Dreimal spricht Jesus von der Liebe:

  • die Liebe zu Gott
  • die Liebe zum Nächsten
  • die Liebe zu sich selbst

Wenn das in einem ausgewogenen Verhältnis steht, wird persönliches und gesellschaftliches Leben gelingen.

Religiöse Engführung und politischer und militärischer Absolutheitsanspruch ...

Die damaligen Eliten wollten das Auftreten und das Vorbild Jesu aber nicht gelten lassen. Der jüdische Hoherat lehnte seine Auslegung der Heiligen Schriften ab, denn “er lehrte mit Vollmacht und nicht wie die Schriftgelehrten” (Mk 7,29). Die römische Besatzungstruppe meinte, dieser “König der Juden” könnte ihnen militärisch und politisch gefährlich werden. Dabei hatte er doch deutlich gesagt: “Gebt dem Kaiser, was des Kaisers ist, und Gott, was Gottes ist!” (Mk 12,17) In dieser Gemengelage aus politischem Absolutheitsanspruch und religiöser Engführung wurde das Todesurteil über Jesus gesprochen. Und damit setzten sich die Verantwortlichen über den Willen Gottes hinweg, der seinen Sohn in die Welt gesandt hatte, damit Leben gelingt. “Ihr werdet sein wie Gott …”

Gott schenkt Leben ...

Doch für Gott war das nicht der Schlusspunkt. Es ist das Zentrum, das Fundament christlichen Glaubens, dass Gott seinen Sohn am dritten Tage auferweckte von den Toten, dass Gott mit diesem Wunder das Leben und Handeln seines Sohnes bestätigte und damit deutlich machte: Ein “gottloses” Leben kennt nur ein Ziel hat, den Tod. Und das gilt nicht nur für die Zeit Jesu, das gilt auch ganz offenkundig für alle Zeiten und alle Religionen: Wo religiöser Fanatismus und militärische Gewalt sich verbünden, da herrscht Tod und Verderben, da herrscht die Sünde!

Wenn wir Christen diesen Zusammenhang anerkennen, wenn wir glauben, dass Christus für unsere Sünde bzw. durch menschliche Sünde gestorben ist, dass Gott uns dies aber vergibt, dass er Christus von den Toten auferweckte und uns damit ein Bild gelungenen menschlichen Lebens in dieser Welt vor Augen stellt, dann sagen die Schriften des Neuen Testament, dass uns dieser Glaube als Gerechtigkeit angerechnet wird, dass Gott uns gerecht spricht und wir befreit von der Sünde, von der Begierde, so sein zu wollen wie Gott, im Frieden mit Gott und dem Nächsten leben können. Aus diesem Glauben folgen dann beinahe zwangsläufig die “guten Werke” - Gott lieben, den Nächsten lieben, mich selbst lieben. Das ist die Rechtfertigungslehre, die Geißler als Häresie betrachtet.

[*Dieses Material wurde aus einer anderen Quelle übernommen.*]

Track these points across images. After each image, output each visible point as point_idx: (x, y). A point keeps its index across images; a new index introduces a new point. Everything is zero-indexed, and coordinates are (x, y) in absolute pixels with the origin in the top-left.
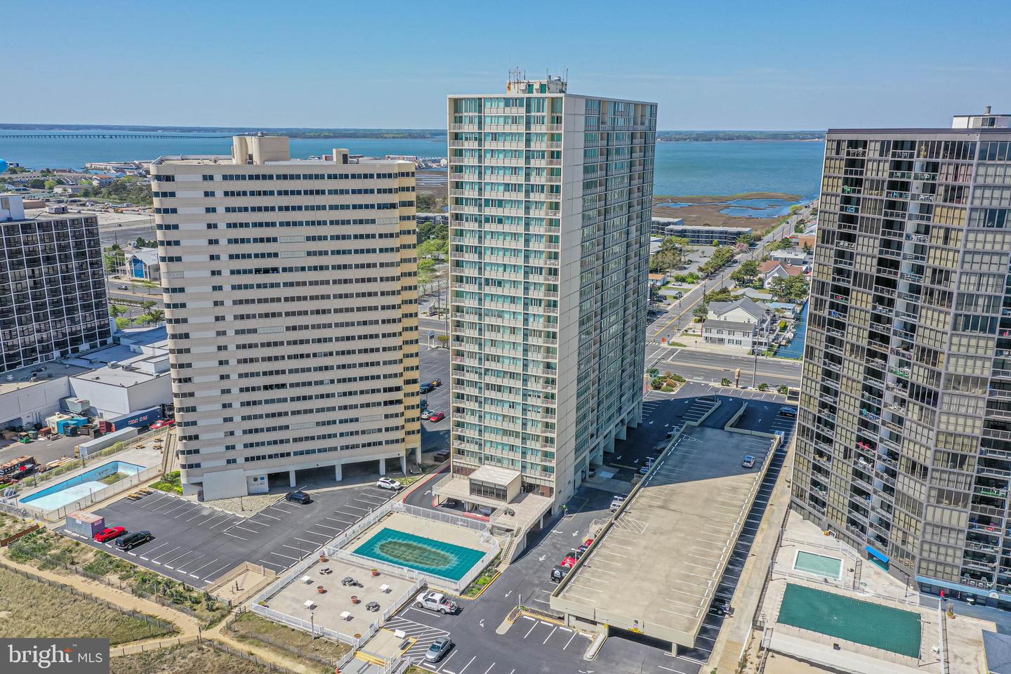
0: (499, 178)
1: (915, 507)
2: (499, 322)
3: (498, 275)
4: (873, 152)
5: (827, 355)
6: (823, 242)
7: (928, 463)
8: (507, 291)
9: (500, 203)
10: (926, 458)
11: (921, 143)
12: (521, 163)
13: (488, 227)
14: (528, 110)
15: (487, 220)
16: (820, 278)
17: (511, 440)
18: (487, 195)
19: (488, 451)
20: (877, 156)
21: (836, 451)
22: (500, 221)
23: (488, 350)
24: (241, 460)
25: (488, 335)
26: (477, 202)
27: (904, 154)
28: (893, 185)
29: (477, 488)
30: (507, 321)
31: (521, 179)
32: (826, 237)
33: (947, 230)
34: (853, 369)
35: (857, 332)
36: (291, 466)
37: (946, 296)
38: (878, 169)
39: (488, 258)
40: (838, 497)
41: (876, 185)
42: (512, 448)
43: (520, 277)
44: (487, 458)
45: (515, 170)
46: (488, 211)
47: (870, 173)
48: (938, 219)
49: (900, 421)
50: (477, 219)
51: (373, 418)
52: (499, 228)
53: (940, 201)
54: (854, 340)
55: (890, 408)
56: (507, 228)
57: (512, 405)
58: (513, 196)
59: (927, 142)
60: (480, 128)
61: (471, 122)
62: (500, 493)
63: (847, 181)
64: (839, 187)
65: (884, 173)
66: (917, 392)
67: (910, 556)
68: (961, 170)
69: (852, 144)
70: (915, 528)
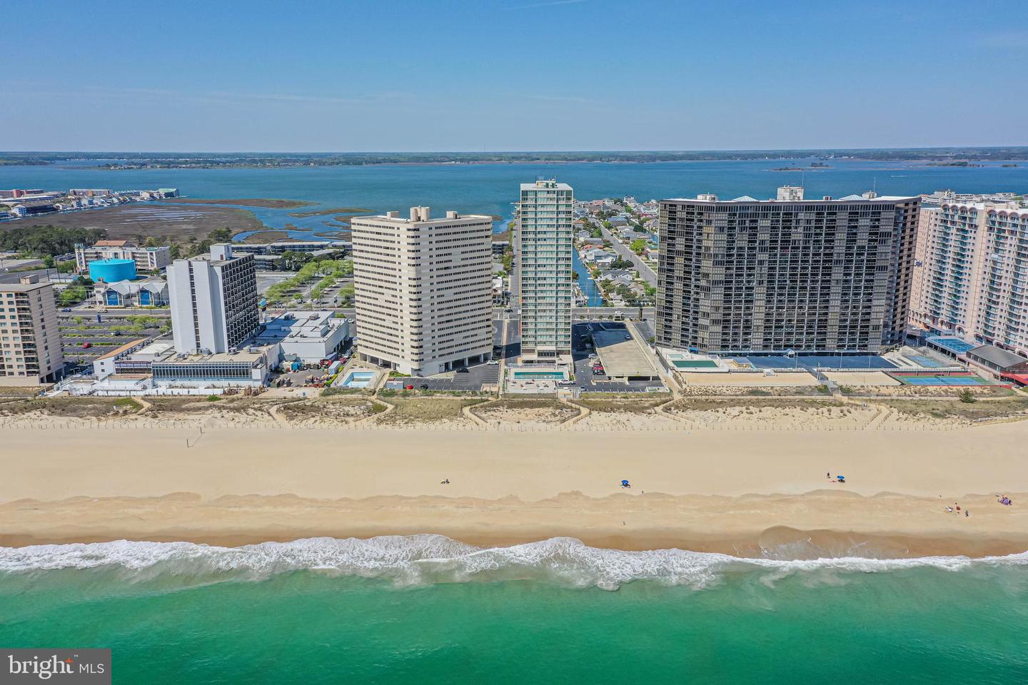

Schuster - Geißler - bleib bei deinem Leisten ...

Was Heiner Geißler im Blick auf das Handeln bzw. Nichthandeln der großen Kirchen hinsichtlich von Politik und Wirtschaft sagt, kann ich zum größten Teil unterstreichen. Wenn er dann aber die christlichen Lehren von Sünde und Vergebung als eine Information über einen “Klumpen Sündendreck” diffamiert und von einer Ayatollah-Kirche spricht, die sich unangemessen ins Privatleben einmischt, dann weiß ich nicht, welche Kirche der Politiker vor Augen hat und welche Gottesdienste er besucht. Mit solchen Äußerungen diskreditiert Heiner Geißler sich selbst.